┌──
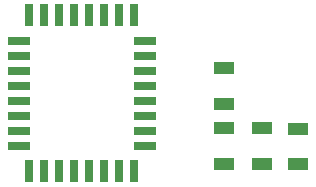
<source format=gbr>
G04 #@! TF.GenerationSoftware,KiCad,Pcbnew,5.0.0-rc2-be01b52~65~ubuntu18.04.1*
G04 #@! TF.CreationDate,2018-06-11T23:06:02+04:00*
G04 #@! TF.ProjectId,interface2_cartridge,696E74657266616365325F6361727472,rev?*
G04 #@! TF.SameCoordinates,Original*
G04 #@! TF.FileFunction,Paste,Top*
G04 #@! TF.FilePolarity,Positive*
%FSLAX46Y46*%
G04 Gerber Fmt 4.6, Leading zero omitted, Abs format (unit mm)*
G04 Created by KiCad (PCBNEW 5.0.0-rc2-be01b52~65~ubuntu18.04.1) date Mon Jun 11 23:06:02 2018*
%MOMM*%
%LPD*%
G01*
G04 APERTURE LIST*
%ADD10R,1.800000X1.070000*%
%ADD11R,0.700000X1.925000*%
%ADD12R,1.925000X0.700000*%
G04 APERTURE END LIST*
D10*
G04 #@! TO.C,D1*
X141605000Y-68980000D03*
X141605000Y-71990000D03*
G04 #@! TD*
G04 #@! TO.C,D2*
X144780000Y-71990000D03*
X144780000Y-68980000D03*
G04 #@! TD*
G04 #@! TO.C,D3*
X147828000Y-69043500D03*
X147828000Y-72053500D03*
G04 #@! TD*
G04 #@! TO.C,R1*
X141605000Y-66910000D03*
X141605000Y-63900000D03*
G04 #@! TD*
D11*
G04 #@! TO.C,U1*
X128905000Y-59447500D03*
X127635000Y-59447500D03*
X126365000Y-59447500D03*
X125095000Y-59447500D03*
X130175000Y-59447500D03*
X131445000Y-59447500D03*
X132715000Y-59447500D03*
X133985000Y-59447500D03*
D12*
X124217500Y-61595000D03*
X124217500Y-62865000D03*
X124217500Y-64135000D03*
X124217500Y-65405000D03*
X124217500Y-66675000D03*
X124217500Y-67945000D03*
X124217500Y-69215000D03*
X124217500Y-70485000D03*
D11*
X125095000Y-72632500D03*
X126365000Y-72632500D03*
X127635000Y-72632500D03*
X128905000Y-72632500D03*
X130175000Y-72632500D03*
X131445000Y-72632500D03*
X132715000Y-72632500D03*
X133985000Y-72632500D03*
D12*
X134862500Y-70485000D03*
X134862500Y-69215000D03*
X134862500Y-67945000D03*
X134862500Y-66675000D03*
X134862500Y-65405000D03*
X134862500Y-64135000D03*
X134862500Y-62865000D03*
X134862500Y-61595000D03*
G04 #@! TD*
M02*

</source>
└──
**Task description**
Without including any pictures, output each entry above exactly as it appears.

**Expected answer**
<source format=gbr>
G04 #@! TF.GenerationSoftware,KiCad,Pcbnew,5.0.0-rc2-be01b52~65~ubuntu18.04.1*
G04 #@! TF.CreationDate,2018-06-11T23:06:02+04:00*
G04 #@! TF.ProjectId,interface2_cartridge,696E74657266616365325F6361727472,rev?*
G04 #@! TF.SameCoordinates,Original*
G04 #@! TF.FileFunction,Paste,Top*
G04 #@! TF.FilePolarity,Positive*
%FSLAX46Y46*%
G04 Gerber Fmt 4.6, Leading zero omitted, Abs format (unit mm)*
G04 Created by KiCad (PCBNEW 5.0.0-rc2-be01b52~65~ubuntu18.04.1) date Mon Jun 11 23:06:02 2018*
%MOMM*%
%LPD*%
G01*
G04 APERTURE LIST*
%ADD10R,1.800000X1.070000*%
%ADD11R,0.700000X1.925000*%
%ADD12R,1.925000X0.700000*%
G04 APERTURE END LIST*
D10*
G04 #@! TO.C,D1*
X141605000Y-68980000D03*
X141605000Y-71990000D03*
G04 #@! TD*
G04 #@! TO.C,D2*
X144780000Y-71990000D03*
X144780000Y-68980000D03*
G04 #@! TD*
G04 #@! TO.C,D3*
X147828000Y-69043500D03*
X147828000Y-72053500D03*
G04 #@! TD*
G04 #@! TO.C,R1*
X141605000Y-66910000D03*
X141605000Y-63900000D03*
G04 #@! TD*
D11*
G04 #@! TO.C,U1*
X128905000Y-59447500D03*
X127635000Y-59447500D03*
X126365000Y-59447500D03*
X125095000Y-59447500D03*
X130175000Y-59447500D03*
X131445000Y-59447500D03*
X132715000Y-59447500D03*
X133985000Y-59447500D03*
D12*
X124217500Y-61595000D03*
X124217500Y-62865000D03*
X124217500Y-64135000D03*
X124217500Y-65405000D03*
X124217500Y-66675000D03*
X124217500Y-67945000D03*
X124217500Y-69215000D03*
X124217500Y-70485000D03*
D11*
X125095000Y-72632500D03*
X126365000Y-72632500D03*
X127635000Y-72632500D03*
X128905000Y-72632500D03*
X130175000Y-72632500D03*
X131445000Y-72632500D03*
X132715000Y-72632500D03*
X133985000Y-72632500D03*
D12*
X134862500Y-70485000D03*
X134862500Y-69215000D03*
X134862500Y-67945000D03*
X134862500Y-66675000D03*
X134862500Y-65405000D03*
X134862500Y-64135000D03*
X134862500Y-62865000D03*
X134862500Y-61595000D03*
G04 #@! TD*
M02*

</source>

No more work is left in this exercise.